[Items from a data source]
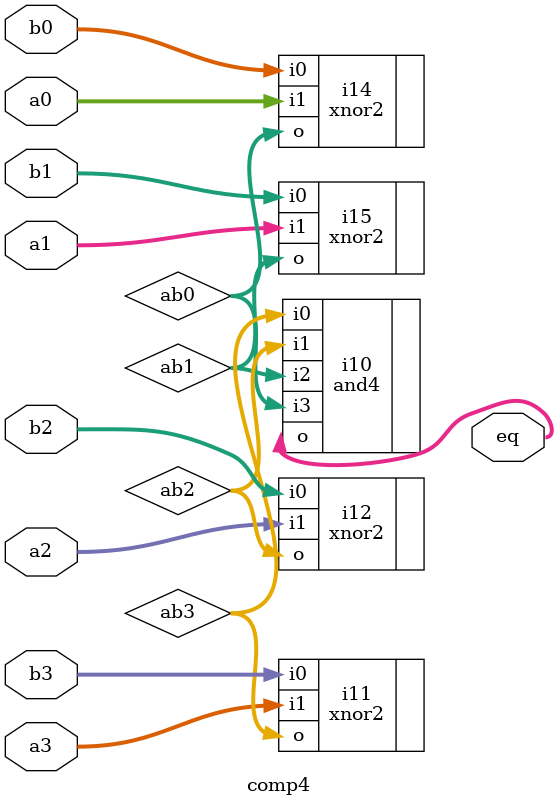
<source format=v>

module comp4 (eq, a0, a1, a2, a3, b0, b1, b2, b3 );
// generated by Concept HDL Direct Version 1.7 08-Aug-94
// on Wed Sep  7 10:32:47 1994
// from /usr3/xiltest/concept/lib/xm3000/comp4/logic

  parameter size = 0;

  output [size-1:0] eq;
  input [size-1:0] a0;
  input [size-1:0] a1;
  input [size-1:0] a2;
  input [size-1:0] a3;
  input [size-1:0] b0;
  input [size-1:0] b1;
  input [size-1:0] b2;
  input [size-1:0] b3;

  wire [size-1:0] ab0;
  wire [size-1:0] ab1;
  wire [size-1:0] ab2;
  wire [size-1:0] ab3;

// begin instances 

  and4 i10  (.i0(ab3[size-1:0]),
	.i1(ab2[size-1:0]),
	.i2(ab1[size-1:0]),
	.i3(ab0[size-1:0]),
	.o(eq[size-1:0]));
  defparam i10.size = size;

  xnor2 i11  (.i0(b3[size-1:0]),
	.i1(a3[size-1:0]),
	.o(ab3[size-1:0]));
  defparam i11.size = size;

  xnor2 i12  (.i0(b2[size-1:0]),
	.i1(a2[size-1:0]),
	.o(ab2[size-1:0]));
  defparam i12.size = size;

  xnor2 i14  (.i0(b0[size-1:0]),
	.i1(a0[size-1:0]),
	.o(ab0[size-1:0]));
  defparam i14.size = size;

  xnor2 i15  (.i0(b1[size-1:0]),
	.i1(a1[size-1:0]),
	.o(ab1[size-1:0]));
  defparam i15.size = size;

endmodule // comp4(logic) 

</source>
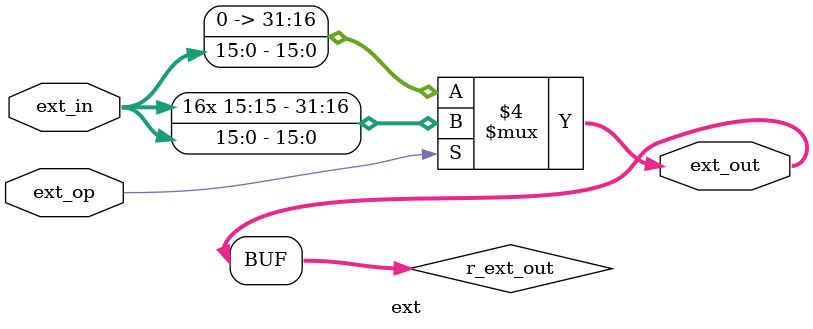
<source format=v>
module ext(
    input wire ext_op,
    input wire [15:0] ext_in,
    output wire [31:0] ext_out
    );

    reg [31:0] r_ext_out;
    always @(*) begin
        if(ext_op==1'b0)begin
            r_ext_out = {16'b0,ext_in};
        end else begin
            r_ext_out = {{16{ext_in[15]}},ext_in};
        end
    end

    assign ext_out = r_ext_out;
endmodule

</source>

**What is needed**. Could you return all the entries exactly as they appear, minus the pictures?

**Answer section**.
<source format=v>

module comp4 (eq, a0, a1, a2, a3, b0, b1, b2, b3 );
// generated by Concept HDL Direct Version 1.7 08-Aug-94
// on Wed Sep  7 10:32:47 1994
// from /usr3/xiltest/concept/lib/xm3000/comp4/logic

  parameter size = 0;

  output [size-1:0] eq;
  input [size-1:0] a0;
  input [size-1:0] a1;
  input [size-1:0] a2;
  input [size-1:0] a3;
  input [size-1:0] b0;
  input [size-1:0] b1;
  input [size-1:0] b2;
  input [size-1:0] b3;

  wire [size-1:0] ab0;
  wire [size-1:0] ab1;
  wire [size-1:0] ab2;
  wire [size-1:0] ab3;

// begin instances 

  and4 i10  (.i0(ab3[size-1:0]),
	.i1(ab2[size-1:0]),
	.i2(ab1[size-1:0]),
	.i3(ab0[size-1:0]),
	.o(eq[size-1:0]));
  defparam i10.size = size;

  xnor2 i11  (.i0(b3[size-1:0]),
	.i1(a3[size-1:0]),
	.o(ab3[size-1:0]));
  defparam i11.size = size;

  xnor2 i12  (.i0(b2[size-1:0]),
	.i1(a2[size-1:0]),
	.o(ab2[size-1:0]));
  defparam i12.size = size;

  xnor2 i14  (.i0(b0[size-1:0]),
	.i1(a0[size-1:0]),
	.o(ab0[size-1:0]));
  defparam i14.size = size;

  xnor2 i15  (.i0(b1[size-1:0]),
	.i1(a1[size-1:0]),
	.o(ab1[size-1:0]));
  defparam i15.size = size;

endmodule // comp4(logic) 

</source>
<source format=v>
module ext(
    input wire ext_op,
    input wire [15:0] ext_in,
    output wire [31:0] ext_out
    );

    reg [31:0] r_ext_out;
    always @(*) begin
        if(ext_op==1'b0)begin
            r_ext_out = {16'b0,ext_in};
        end else begin
            r_ext_out = {{16{ext_in[15]}},ext_in};
        end
    end

    assign ext_out = r_ext_out;
endmodule

</source>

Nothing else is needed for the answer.